Este último major, assim como os demais, defende a tese de que “as Forças Armadas deverão estar aptas a combater os efeitos perniciosos deste novo antagonista, o globalismo, por meio de ações de defesa nacional”.
Entenda com mais detalhes as principais características das teorias de conspiração alimentadas por Olavo de Carvalho:
Construção de longo prazo
O historiador Daniel Pradera, pesquisador da influência política de Olavo de Carvalho, explica que dificilmente o surgimento de trabalhos de teor olavista em academias militares se deu simplesmente por conta do resultado eleitoral de 2018. “Esse pessoal não virou teórico da conspiração do dia para a noite. Houve um processo de radicalização dentro das Forças Armadas”, alertou.
A vitória eleitoral de Bolsonaro, porém, serviu como catalisador para que oficiais simpáticos aos seus ideais demonstrassem sua postura. “Essas pessoas passaram a defender esses trabalhos, e se sentiram habilitadas pelo presidente recém eleito. (…) Existe aí a coragem para se habilitar em relação a isso, principalmente em relação ao alto escalão”, explicou.
Outro ponto que o historiador destaca é que a aprovação dos trabalhos de teor conspiracionista revela não apenas a visão dos oficiais que os elaboraram, como dos militares que compõem as bancas de avaliação. “Esses trabalhos não teriam sido aprovados se não fossem devidamente orientados e se não tivessem alguém impulsionando isso”. No caso de trabalhos da Eceme, as bancas são formadas por oficiais superiores: majores, tenentes-coronéis e coronéis.

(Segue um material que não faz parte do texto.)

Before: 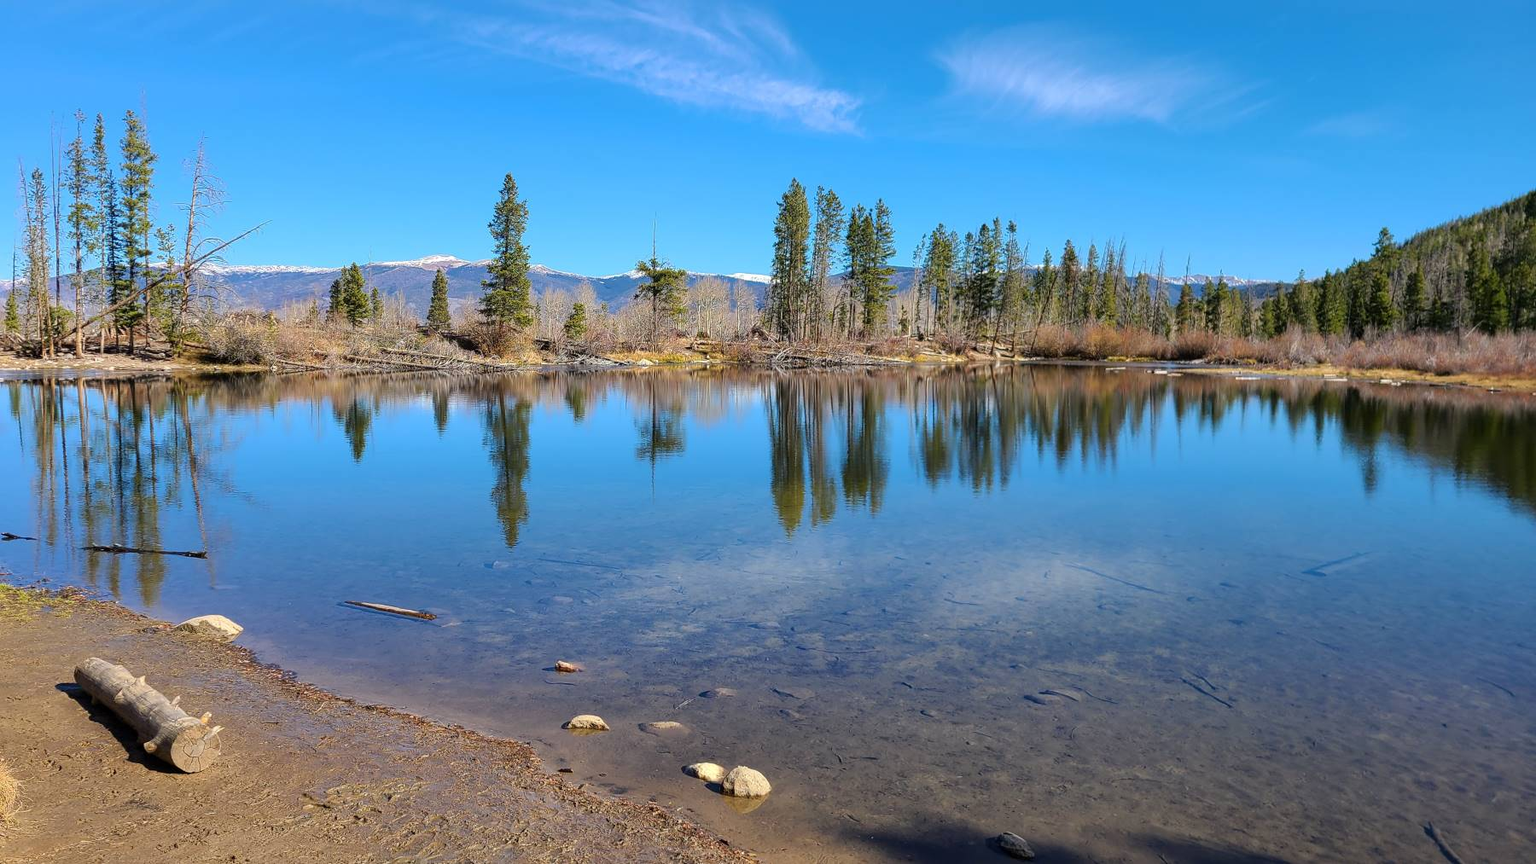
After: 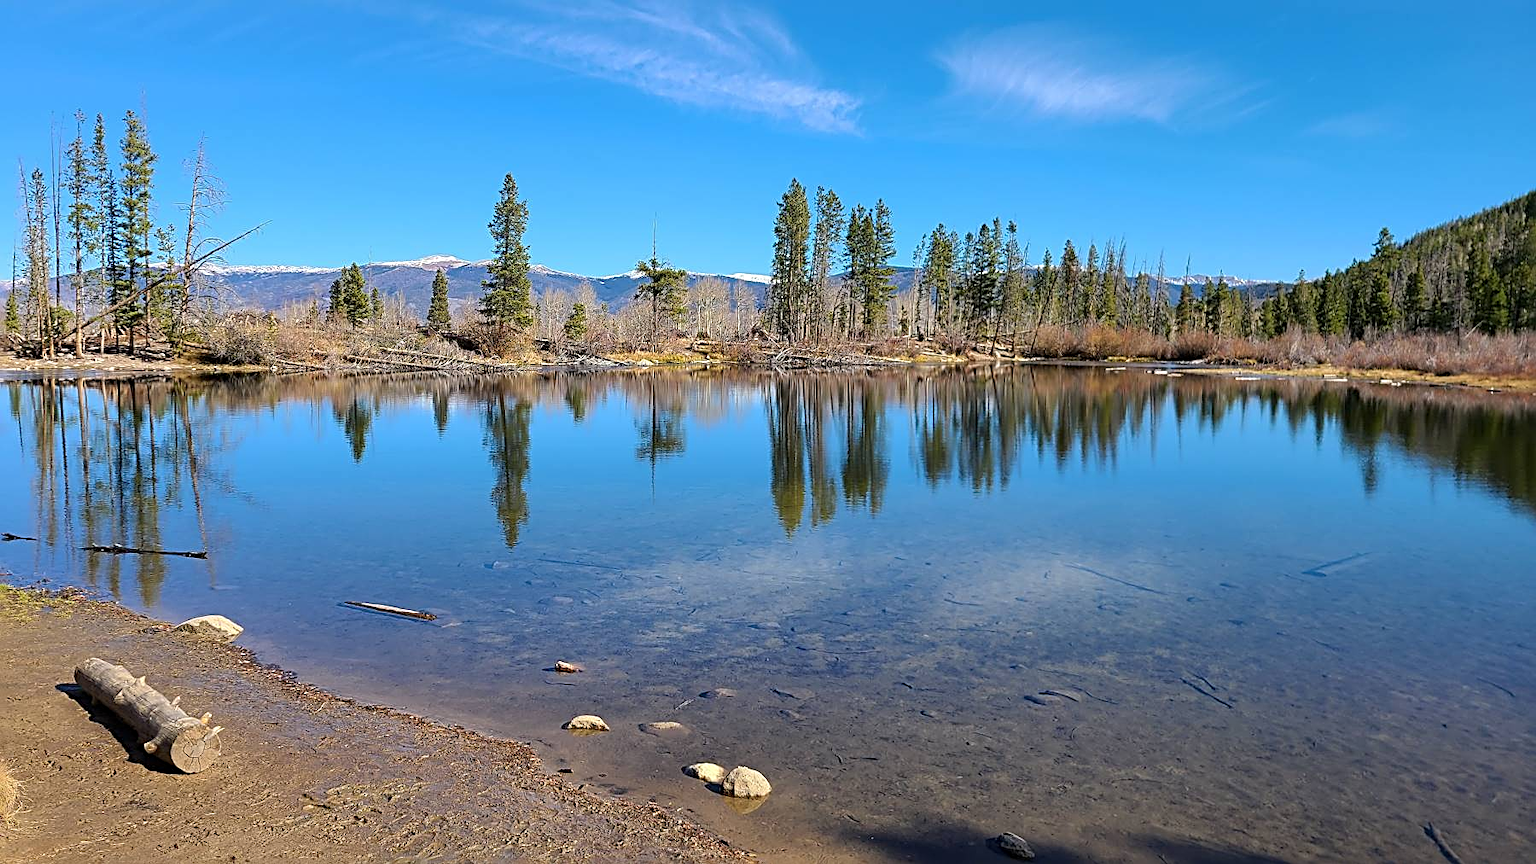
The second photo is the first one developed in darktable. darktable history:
sharpen: radius 2.814, amount 0.702
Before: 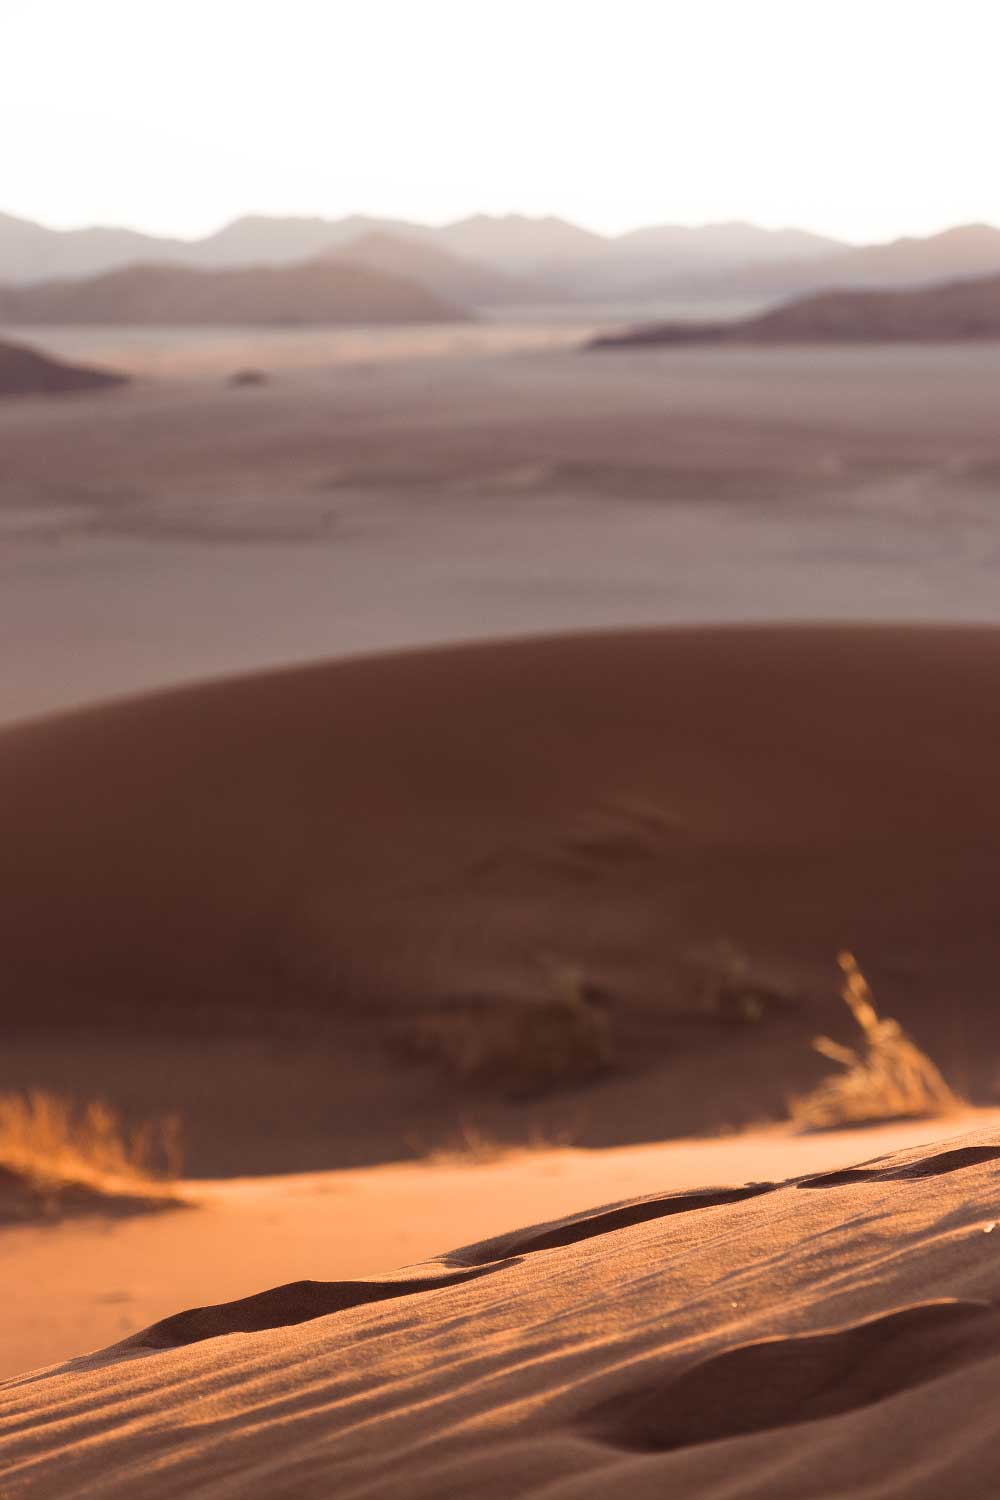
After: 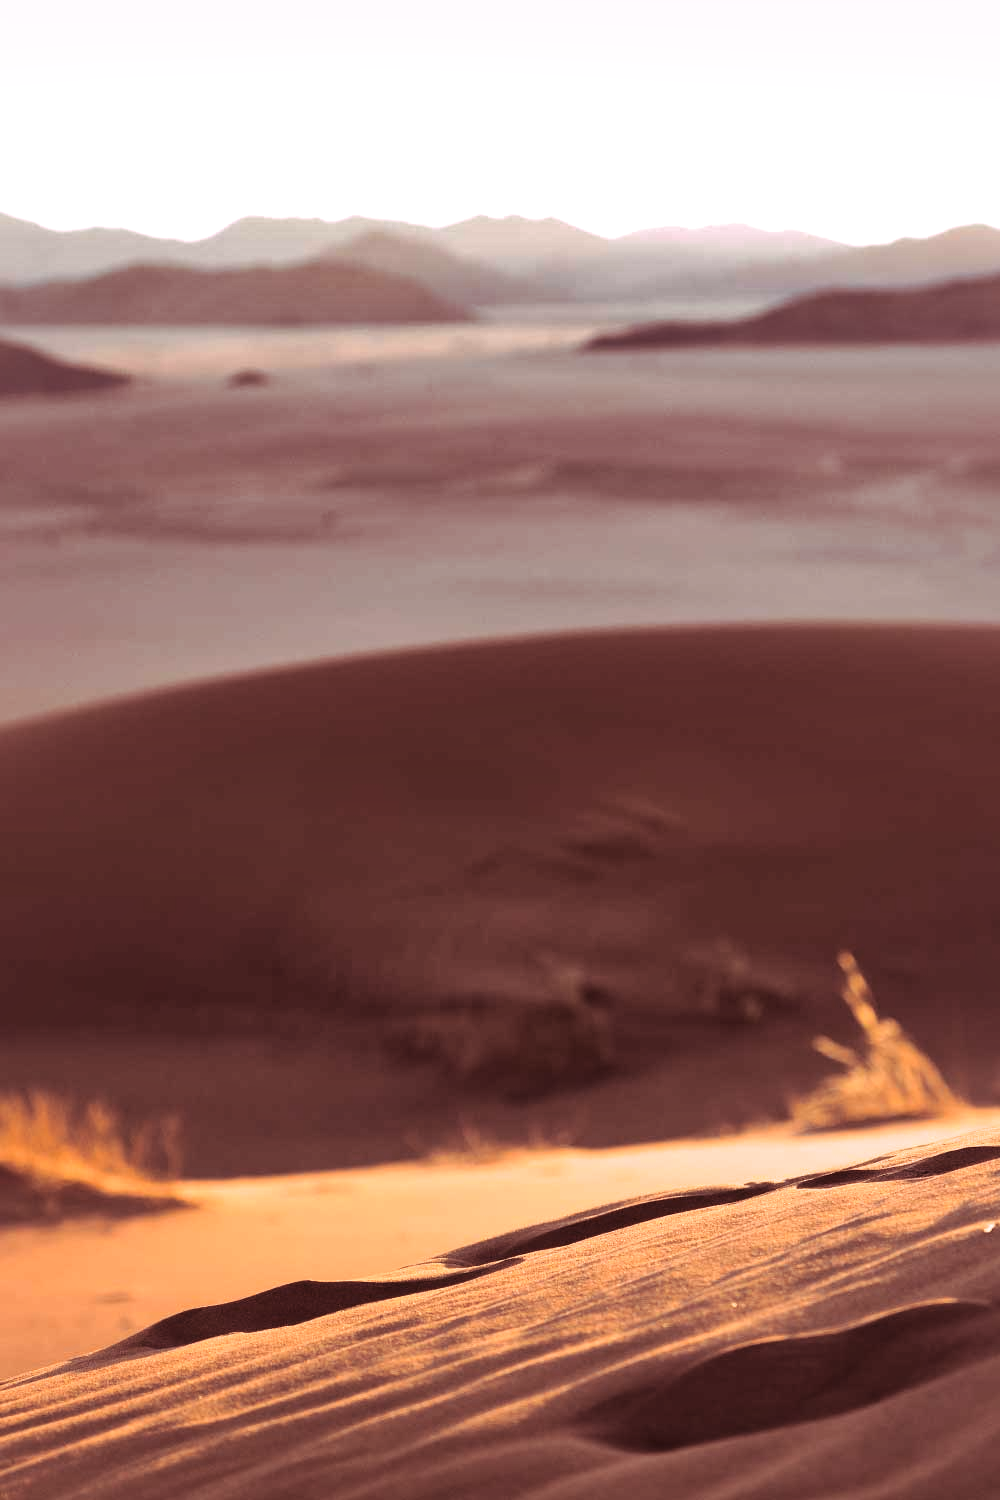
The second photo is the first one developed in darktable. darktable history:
split-toning: highlights › hue 298.8°, highlights › saturation 0.73, compress 41.76%
shadows and highlights: shadows 12, white point adjustment 1.2, soften with gaussian
exposure: exposure 0.258 EV, compensate highlight preservation false
local contrast: mode bilateral grid, contrast 20, coarseness 100, detail 150%, midtone range 0.2
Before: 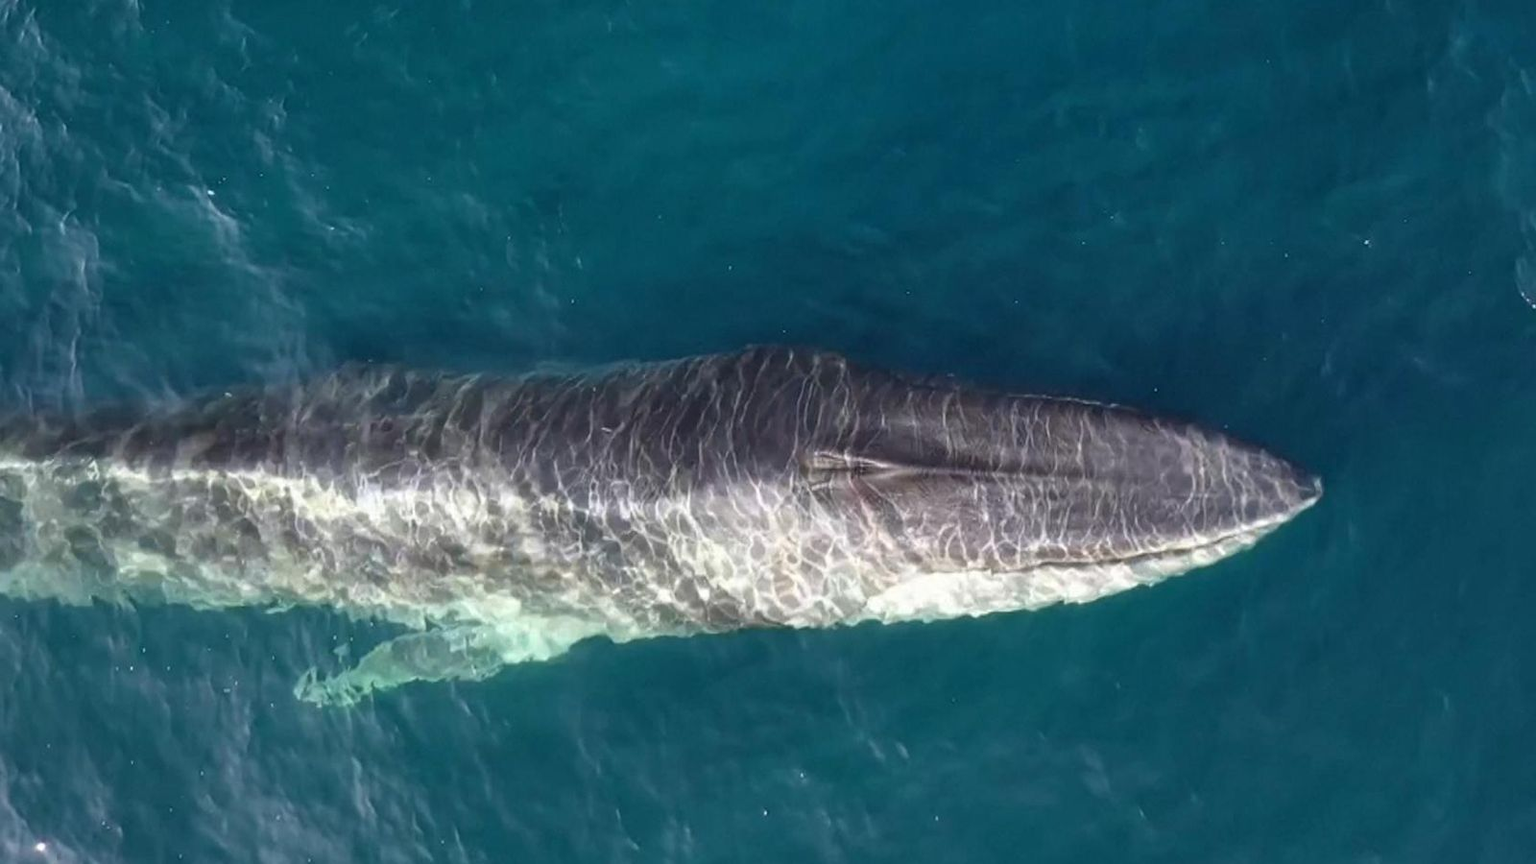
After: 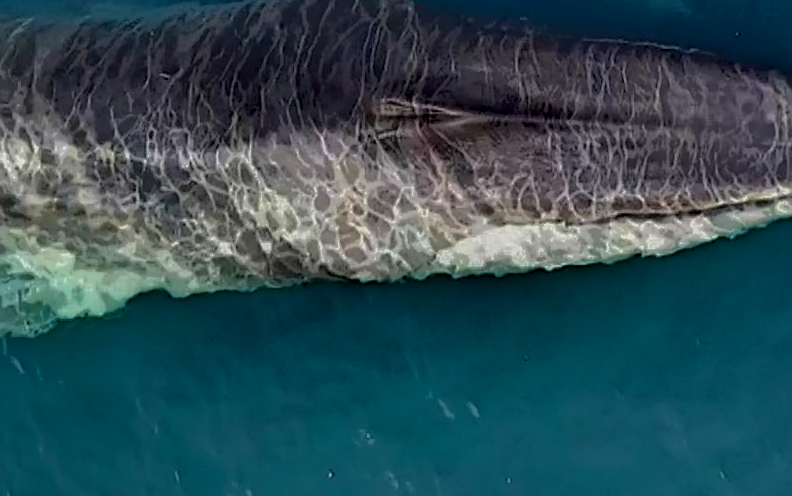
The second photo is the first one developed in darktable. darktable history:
crop: left 29.244%, top 41.335%, right 21.213%, bottom 3.486%
shadows and highlights: on, module defaults
local contrast: highlights 4%, shadows 231%, detail 164%, midtone range 0.007
velvia: on, module defaults
contrast brightness saturation: contrast 0.043, saturation 0.067
color correction: highlights b* -0.03, saturation 0.855
sharpen: on, module defaults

A seguir, veja a íntegra da explicação do historiador sobre a ascensão do olavismo no Exército:
A reportagem contatou o Centro de Comunicação Social do Exército para questionar sobre os critérios de aprovação de trabalhos de conclusão de curso de especialização na Eceme, bem como se há posição oficial do Exército sobre o uso de teorias de conspiração em suas produções acadêmicas. Até a última edição desta matéria, não houve resposta. O espaço permanece disponível para caso o Exército Brasileiro decida se manifestar.